If only x2 is included in the model, we will find that x2 and y are positively correlated, and the regression coefficient is particularly large. Obviously there is a problem, because according to our setting, the partial regression coefficient should be -1. Let’s make a graph and observe.

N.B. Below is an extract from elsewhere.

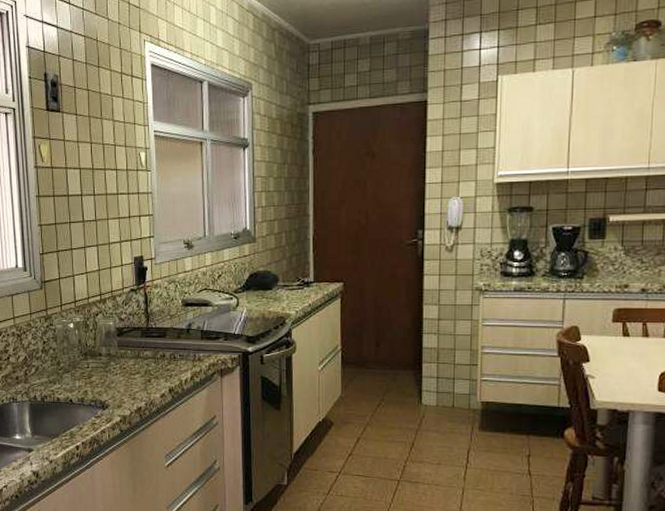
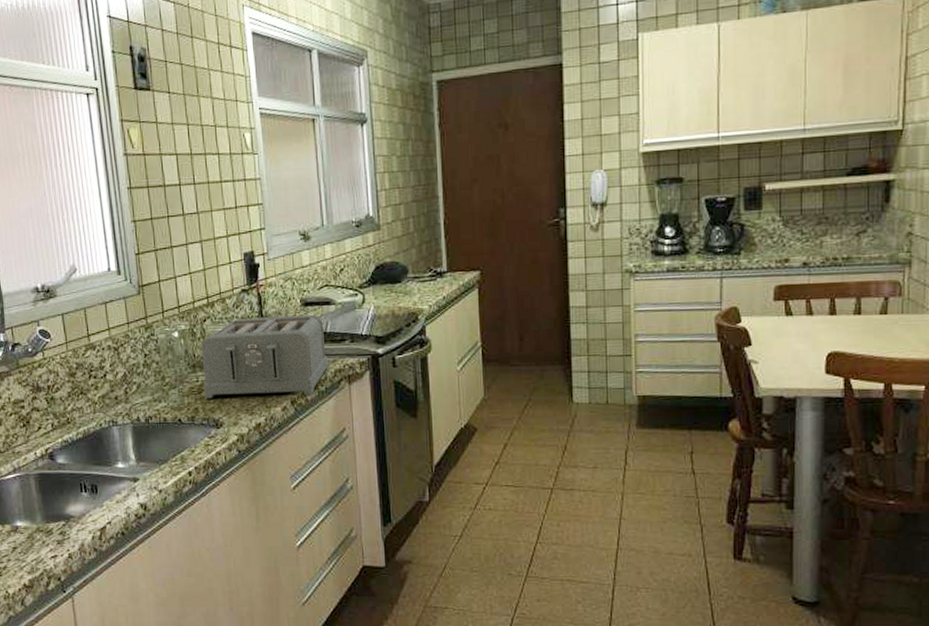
toaster: none [93,314,203,384] -> present [201,314,328,398]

dat = data.frame(y = y, x1 = x1, x2 = x2)
ggplot(dat, aes(y = y, x = x2, colour = x1))+
  geom_smooth(method = lm, se = FALSE, colour = "black")+
  geom_point(size = 4)
## `geom_smooth()` using formula 'y ~ x'

The x-axis is x2, and the y-axis is y. It seems that the two do show a positive correlation. The color of the point represents the size of x1. The larger x1 is, the lighter the color. We found that as x2 increases, x1 also increase.Is there any connection to the increasing trend? So when we included x1 and x2 into the model at the same time, we found that:

summary(lm(y ~ x1 + x2))$coef
##                 Estimate   Std. Error      t value      Pr(>|t|)
## (Intercept) -0.001093745 0.0018039289   -0.6063128  5.457234e-01
## x1           0.999910432 0.0001562869 6397.9148255 1.202499e-274
## x2          -0.989286381 0.0149248177  -66.2846541  1.359839e-82

Now it’s normal. Because of the random disturbance, it’s not equal to 1, but it’s very close. According to the proof at the beginning, the residual error is used for mapping, after correcting the influence of x1 on x2.

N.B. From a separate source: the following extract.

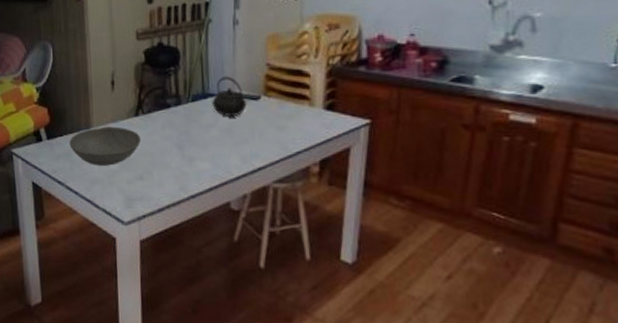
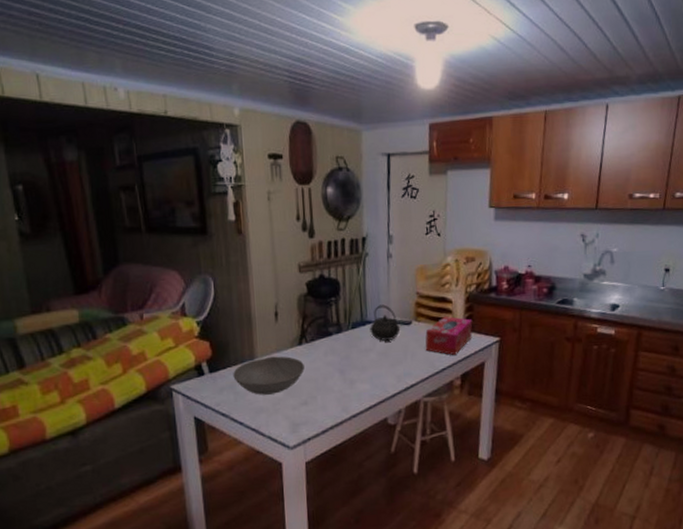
tissue box: none [276,91,336,138] -> present [425,316,473,356]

dat2 = data.frame(y = y, x1 = x1, x2 = x2,ey = resid(lm(y~x1)),ex2 = resid(lm(x2~x1)))
ggplot(dat2, aes(y = ey, x = ex2, colour = x1))+
  geom_smooth(method = lm, se = FALSE, colour = "black")+
  geom_point(size = 4) 
## `geom_smooth()` using formula 'y ~ x'

The two are negatively correlated, and the partial regression coefficient is approximately equal to 1, so happiness comes from earning money (x1), spending money (x2) will not bring happiness. On the surface, it seems that the happiness obtained by spending money is actually due to making money. When you spend more money, you have more happiness, and the happiness brought by making money is greater than the unhappiness brought about by spending money. This process is called adjustment.